Selected text —
^^^^

Originally published August 5, 2004

LPOD-2004-08-05.jpeg

Image Credit: Phil Stooke


Ranger Cratering

Identification of craters made by spacecraft impact on the Moon is valuable because it permits calibration of impact energy and crater size relations. And its fun. The camera failure on the otherwise successful Ranger 6 meant that it's exact crash point is unknown. Now this mosaic of Clementine Long Wavelength Infrared images (right image) may solve that mystery. But first, here is some context. Image C is a one degree square from the LTO of the area (LTO60B4), here made of high sun Apollo images. Image D is the same image eaxctly, but overlaid with a mosaic of the Clementine LWIR images. LWIR doesn't give full coverage so there are gaps through which the LTO can be seen. The proposed Ranger 6 impact point is a unique dark spot in LWIR, but just one of many bright spots in the visible. This small triangular dark spot is only 7 km northwest of the tracking prediction for the Ranger 6 impact point. I propose that this is the Ranger 6 impact ejecta deposit. I looked at the Consolidated Lunar Atlas to see if the spot is 'new' - but alas, the CLA image of the area was taken after the impact! Also, the spot is only barely visible, if at all. The large crater seen in the Clementine view is shown on the LAC of the area and is visible in the CLA. This image was prepared as an illustration for my forthcoming atlas of lunar exploration.

^^^^

Collected material —

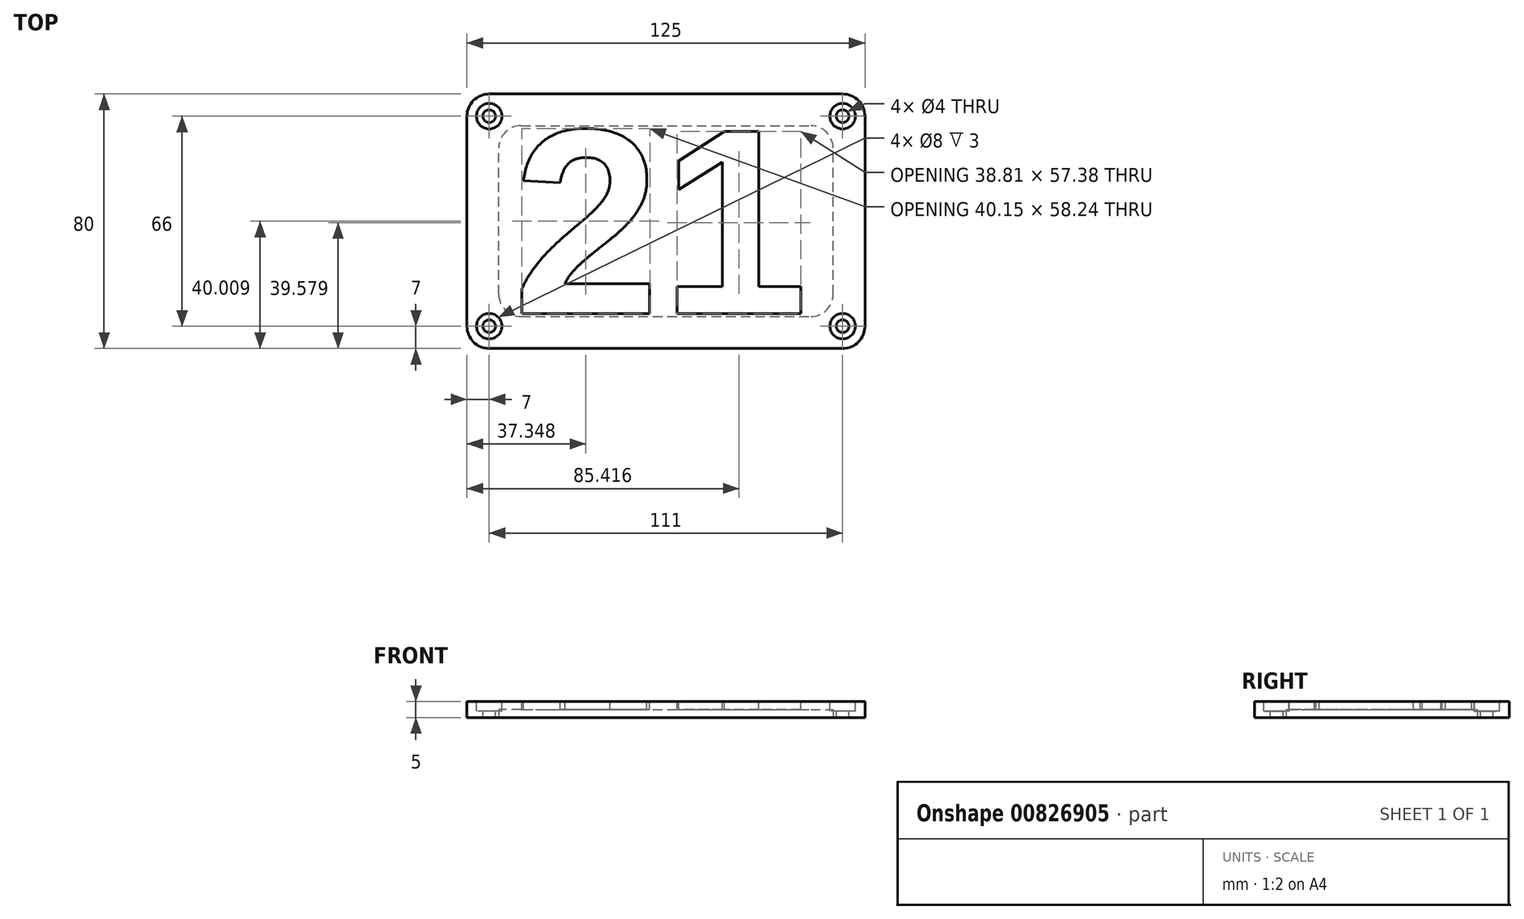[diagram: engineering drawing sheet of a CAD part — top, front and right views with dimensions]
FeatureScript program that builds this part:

^^^^

Goals —
(1) For each statement below, decide whether it agrees with the Ranger cratering text above. Answer yes or no and quote the words of the text that decide it.
(a) The proposed impact spot lies about 7 km northwest of the tracking prediction for the Ranger 6 impact point.
(b) The Consolidated Lunar Atlas image of the area was taken before the impact.
(c) The Clementine LWIR images cover the whole area.
(2) In the Ranger cratering text above, which images make up Image C?

Solutions for each task —
(1)
(a) Yes: "This small triangular dark spot is only 7 km northwest of the tracking prediction for the Ranger 6 impact point."
(b) No: "the CLA image of the area was taken after the impact!"
(c) No: "LWIR doesn't give full coverage so there are gaps through which the LTO can be seen."

(2) High sun Apollo images.